Three years earlier, Holmes went to Karaka and signed the paperwork to buy Callsign Mav for just $3000 as a weanling. Bred by Windsor Park Stud, he was from the first crop of ill-fated Mapperley Stud stallion Atlante.
“It’s pretty amazing that a horse we bought for $3000 has gone on to become a Group 1 winner,” Holmes said. “I got to know one of the owners, Jeremy Cross, when he was over here a few years ago getting into the physio side of things with horses. “We decided to go along to the sales at Karaka and see if we wanted to buy a couple of weanlings. I’d love to say that we did heaps of study on Callsign Mav’s pedigree and things like that, but the truth is that he was just one that caught our eye. For such a small amount of money, we thought he’d be worth a try.
“I did a bit of work with him in his early education, and he was always such a cool horse to work with. But he was a bit offset, and when my mum (Belinda, an experienced horsewoman) came and had a close look at him, she thought he’d struggle to stand up to racing and we also wouldn’t be able to sell him because of it. “But she sent me a message after the race saying that I was the better judge this time.
“All the way through, I’d said to quite a few people that I thought he could be the best horse I’d ever had. There was just something special about him, and he was always a real favourite. It’s great to see him go on and do what he did yesterday.”
Holmes was also pleased to play a part in delivering a first Group 1 winner for Atlante, who was a Group 1 New Zealand 2000 Guineas (1600m) winner for Murray Baker and Andrew Forsman before standing at Mapperley Stud from 2015 until his death in December 2016 at the age of just 10. “He’s a horse I’ve always followed pretty closely,” Holmes said. “I used to work with Baker Racing, travelling to Australia with Harris Tweed and things like that, so I took a bit of an interest in Atlante during his racing and breeding career. This was a great result for him as well.”

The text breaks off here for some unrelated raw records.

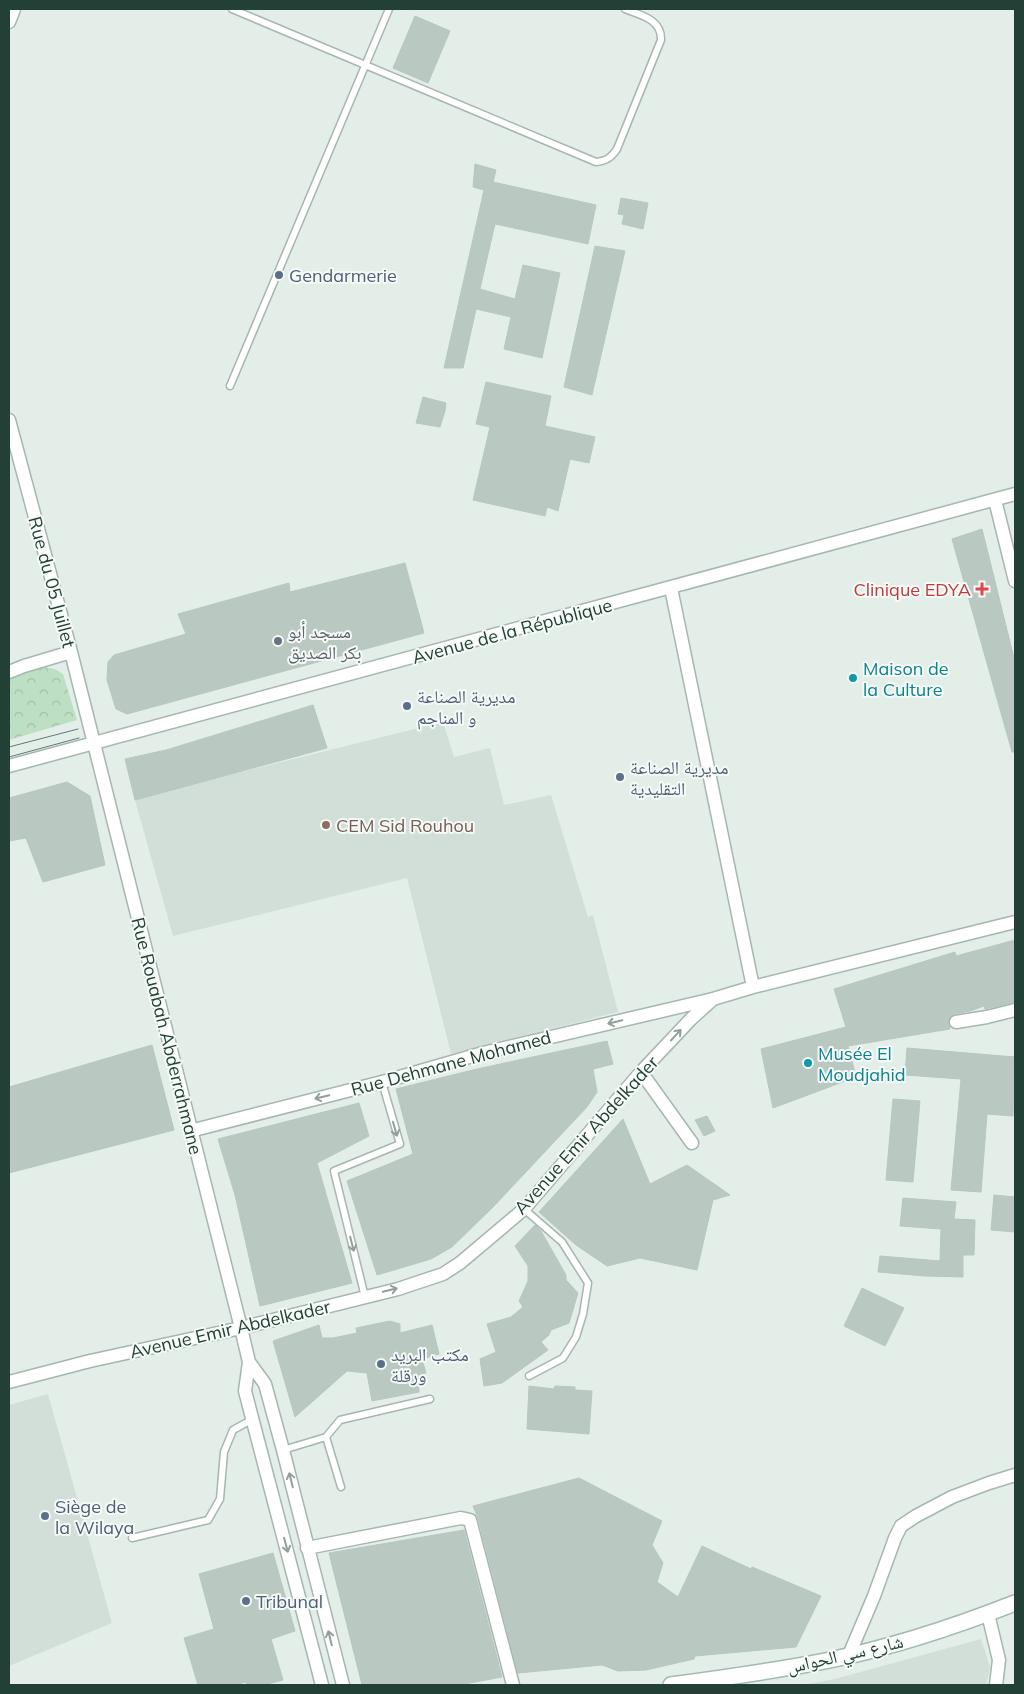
<svg xmlns="http://www.w3.org/2000/svg" width="1024" height="1694" font-family="Mulish,'Noto Naskh Arabic',sans-serif">
  <defs>
    <pattern id="forest-crowns" width="20" height="18" patternUnits="userSpaceOnUse" patternTransform="scale(1.25)"><rect width="20" height="18" fill="#bddfc4"/><path d="M2 6a3 3 0 1 1 6 0M12 15a3 3 0 1 1 6 0" fill="none" stroke="#a2c0a9"/></pattern>
  </defs>
  <rect width="100%" height="100%" fill="#e4eee9"/>
  <!-- built -->
  <path fill="#d2ded8" d="M443 722 454 757 490 748 504 805 551 795 588 917 593 915 618 1012 451 1054 407 878 173 936 135 800 176 788Z
    M48 1394 112 1623 9 1666V1405Z
    M981 1639 990 1667 986 1685H803L835 1679Z"/>
  <!-- forest -->
  <path fill="url(#forest-crowns)" d="M43 667 55 669 63 674 77 720 9 740V679L30 670Z"/>
  <!-- building -->
  <path fill="#b9c9c2" stroke="#b6c8bf" d="M415 16 450 31 428 83 393 68Z
    M475 164 496 170 493 182 596 205 588 244 495 224 480 289 515 299 523 265 560 273 542 358 504 349 511 317 476 309 463 368H444L484 190 473 187Z
    M621 198 648 203 643 229 622 224 624 215 618 214Z
    M595 246 625 251 592 395 564 387Z
    M486 382 551 396 545 426 595 437 589 463 570 459 558 511 547 507 545 516 473 500 490 427 476 424Z
    M423 397 446 403 445 411 440 427 416 423Z
    M982 529 1015 662V752H1012L952 539Z
    M405 563 424 633 127 714 116 709 107 680 108 662 114 655 186 634 178 614 289 583 290 592Z
    M313 705 327 748 135 800 125 759 166 750Z
    M67 782 90 796 105 865 43 882 26 838 9 841V798Z
    M1015 940V1002L985 1009 984 1006 970 1011 954 1014 948 1020 950 1029 848 1046 856 1077 773 1108 761 1049 846 1027 834 989 955 952 956 956Z
    M607 1041 613 1064 593 1069 597 1092 587 1107 494 1206 452 1247 431 1259 377 1275 347 1181 413 1154 396 1089 477 1069Z
    M152 1045 174 1130 9 1173V1087Z
    M907 1048 1015 1057 1013 1116 987 1114 981 1192 951 1190 961 1079 905 1075Z
    M893 1099 920 1101 913 1182 886 1180Z
    M359 1103 369 1136 317 1163 352 1283 260 1306 235 1195 218 1139Z
    M707 1116 715 1131 704 1136 695 1120Z
    M623 1119 650 1184 687 1165 730 1195 713 1200 697 1270 640 1258 607 1266 576 1245 539 1212Z
    M994 1195 1015 1197V1232L991 1230Z
    M903 1198 956 1202 954 1219 975 1220 974 1255H963V1277L925 1276 878 1272 880 1256 940 1261 941 1229 900 1226Z
    M535 1225 541 1231 566 1275V1280L578 1293 569 1323 551 1330 549 1335 541 1342 548 1350 502 1383 484 1386 480 1359 496 1352 487 1324 511 1317 523 1307 519 1301 528 1281V1266L515 1246Z
    M862 1288 904 1308 885 1346 844 1326Z
    M390 1321 400 1324V1333L432 1325 439 1354 422 1359 426 1373 418 1375 419 1392 372 1401 367 1373 347 1371 295 1417 273 1341 319 1325 322 1338H333L357 1333 356 1328Z
    M529 1386 554 1389 555 1386 575 1387V1390L592 1391 589 1434 527 1429Z
    M579 1478 662 1521 652 1545 663 1563 657 1582 678 1597 702 1546 751 1569 752 1567 821 1596 796 1647 695 1656 694 1659 646 1670 618 1671 602 1665 518 1673 478 1518 473 1506Z
    M464 1530 502 1677 459 1685H362L329 1553Z
    M273 1553 295 1631 271 1639 283 1680 264 1685H247L246 1682 235 1685H198L184 1638 214 1629 199 1574Z"/>
  <g fill="none" stroke-linecap="round" stroke-linejoin="round">
    <!-- lane casing -->
    <g stroke="#a6b6b0" stroke-width="9">
      <path id="lane" d="M232 9 596 162C606 161 611 158 617 149L661 40C662 19 640 15 625 9
        M230 386 389 9
        M524 1209 562 1242 588 1283 583 1314 576 1337 563 1358 529 1376
        M365 1297 334 1171 400 1144 382 1082
        M326 1437 341 1487
        M283 1450 326 1437 340 1420 430 1399
        M132 1538 208 1520 220 1499 224 1452 233 1430 253 1419"/>
    </g>
    <!-- street casing -->
    <g stroke="#a6b6b0" stroke-width="15">
      <path id="street" d="M9 22 14 9
        M9 420 71 652 241 1328 249 1362 245 1391 322 1685
        M995 500 1015 581
        M671 588 753 987
        M9 672 24 666 71 652
        M9 766 1015 494
        M956 1022 987 1017 1015 1010
        M641 1072 692 1143
        M190 1131 382 1082 483 1053 713 999 753 987 1015 922
        M249 1362 265 1384 283 1450 343 1685
        M9 1382 90 1361 241 1328 398 1289 443 1274 460 1263 524 1209 641 1072 691 1019 712 1000
        M307 1548 461 1518 470 1520 513 1685
        M988 1614 999 1660 996 1685
        M849 1655 874 1596 895 1538 901 1526 916 1516 952 1497 989 1483 1015 1475"/>
    </g>
    <!-- secondary casing -->
    <g stroke="#a2bab0" stroke-width="18">
      <path id="secondary" d="M671 1685C723 1678 774 1671 825 1661 890 1648 954 1627 1015 1603"/>
    </g>
    <!-- lane -->
    <use href="#lane" stroke="#fff" stroke-width="6"/>
    <!-- street -->
    <use href="#street" stroke="#fff" stroke-width="12"/>
    <!-- secondary -->
    <use href="#secondary" stroke="#fff" stroke-width="15"/>
    <!-- tram -->
    <path stroke="#5e7b71" stroke-width="1" d="M9 747 78 729
      M9 757 79 738"/>
  </g>
  <!-- one-way arrows -->
  <defs><path id="oneway-shaft" d="M-6 0H5M1.5-3L5.5 0L1.5 3" fill="none" stroke-width="1.6" stroke-linecap="round" stroke-linejoin="round" transform="scale(1.25)"/></defs>
  <g stroke="#91a09a">
    <use href="#oneway-shaft" transform="translate(615 1022) rotate(167)"/>
    <use href="#oneway-shaft" transform="translate(676 1035) rotate(-47)"/>
    <use href="#oneway-shaft" transform="translate(322 1097) rotate(166)"/>
    <use href="#oneway-shaft" transform="translate(395 1129) rotate(74)"/>
    <use href="#oneway-shaft" transform="translate(352 1244) rotate(76)"/>
    <use href="#oneway-shaft" transform="translate(390 1290) rotate(-14)"/>
    <use href="#oneway-shaft" transform="translate(291 1480) rotate(-104)"/>
    <use href="#oneway-shaft" transform="translate(286 1545) rotate(75)"/>
    <use href="#oneway-shaft" transform="translate(330 1638) rotate(-104)"/>
  </g>
  <!-- markers -->
  <g fill="#5c6f8a" stroke="#f5faf7" stroke-width="2">
    <circle cx="279" cy="275" r="5"/>
    <circle cx="407" cy="706" r="5"/>
    <circle cx="620" cy="777" r="5"/>
    <circle cx="381" cy="1364" r="5"/>
    <circle cx="45" cy="1516" r="5"/>
    <circle cx="246" cy="1601" r="5"/>
  </g>
  <path fill="#e0444e" stroke="#f5faf7" stroke-width="2" d="M979.5 581.5h5v5h5v5h-5v5h-5v-5h-5v-5h5z"/>
  <circle fill="#6b7280" stroke="#f5faf7" stroke-width="2" cx="278" cy="641" r="5"/>
  <g fill="#0f9aa8" stroke="#f5faf7" stroke-width="2">
    <circle cx="853" cy="678" r="5"/>
    <circle cx="808" cy="1063" r="5"/>
  </g>
  <circle fill="#8d6e63" stroke="#f5faf7" stroke-width="2" cx="326" cy="825" r="5"/>
  <g text-anchor="middle" dominant-baseline="central" stroke-width="4" stroke-linejoin="round" paint-order="stroke">
    <!-- service labels -->
    <g font-size="18" fill="#4e5e75" stroke="#f5faf7" text-anchor="start">
      <text x="289" y="275">Gendarmerie</text>
      <text x="417" y="696">مديرية الصناعة<tspan x="417" dy="21">و المناجم</tspan></text>
      <text x="630" y="767">مديرية الصناعة<tspan x="630" dy="21">التقليدية</tspan></text>
      <text x="391" y="1354">مكتب البريد<tspan x="391" dy="21">ورقلة</tspan></text>
      <text x="55" y="1506">Siège de<tspan x="55" dy="21">la Wilaya</tspan></text>
      <text x="256" y="1601">Tribunal</text>
    </g>
    <!-- street labels -->
    <g font-size="18" fill="#234036" stroke="#f5faf7">
      <text transform="translate(52 582) rotate(75)">Rue du 05 Juillet</text>
      <text transform="translate(512 631) rotate(-15)">Avenue de la République</text>
      <text transform="translate(167 1036) rotate(76)">Rue Rouabah Abderrahmane</text>
      <text transform="translate(451 1063) rotate(-15)">Rue Dehmane Mohamed</text>
      <text transform="translate(586 1135) rotate(-48)">Avenue Emir Abdelkader</text>
      <text transform="translate(230 1329) rotate(-13)">Avenue Emir Abdelkader</text>
      <text transform="translate(845 1654) rotate(-13)">شارع سي الحواس</text>
    </g>
    <!-- health labels -->
    <g font-size="18" fill="#be3a42" stroke="#f5faf7" text-anchor="end">
      <text x="971" y="589">Clinique EDYA</text>
    </g>
    <!-- worship labels -->
    <g font-size="18" fill="#5b616d" stroke="#f5faf7" text-anchor="start">
      <text x="288" y="631">مسجد أبو<tspan x="288" dy="21">بكر الصديق</tspan></text>
    </g>
    <!-- culture labels -->
    <g font-size="18" fill="#0d838f" stroke="#f5faf7" text-anchor="start">
      <text x="863" y="668">Maison de<tspan x="863" dy="21">la Culture</tspan></text>
      <text x="818" y="1053">Musée El<tspan x="818" dy="21">Moudjahid</tspan></text>
    </g>
    <!-- education labels -->
    <g font-size="18" fill="#785e54" stroke="#f5faf7" text-anchor="start">
      <text x="336" y="825">CEM Sid Rouhou</text>
    </g>
  </g>
  <!-- border -->
  <rect width="1024" height="1694" fill="none" stroke="#234036" stroke-width="20"/>
</svg>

Atlante’s two crops have so far produced 16 winners from 38 runners, with Callsign Mav the best of his three stakes winners. Star Of Bombay and Riva Capri both won at Listed level last season. Callsign Mav’s dam is the three-race-winning Volksraad mare Raadisi, a half-sister to the Group 1 winner The Party Stand. Raadisi is the dam of three winners from six foals to race.
Callsign Mav was the second-to-last foal out of the mare, who died after producing the Mongolian Khan colt Bo Jackson in 2018.
Holmes remains friends with Cross, but the global Covid-19 pandemic has provided a stumbling block for any other joint-shopping trips to horse sales in the foreseeable future. “He’s really developed his business in Australia now and is pretty busy doing a lot of things over there, and with the COVID situation it wouldn’t be easy for us to do anything like that again any time soon,” Holmes said.
“But the last time he was in New Zealand, he came and did some work at Surrey Farm, where I work, so it was really good to catch up with him then. We’re definitely keeping in touch. “It’s a pretty cool story, and it feels good that I was able to help give him a bit of a leg up into the racing side of things.”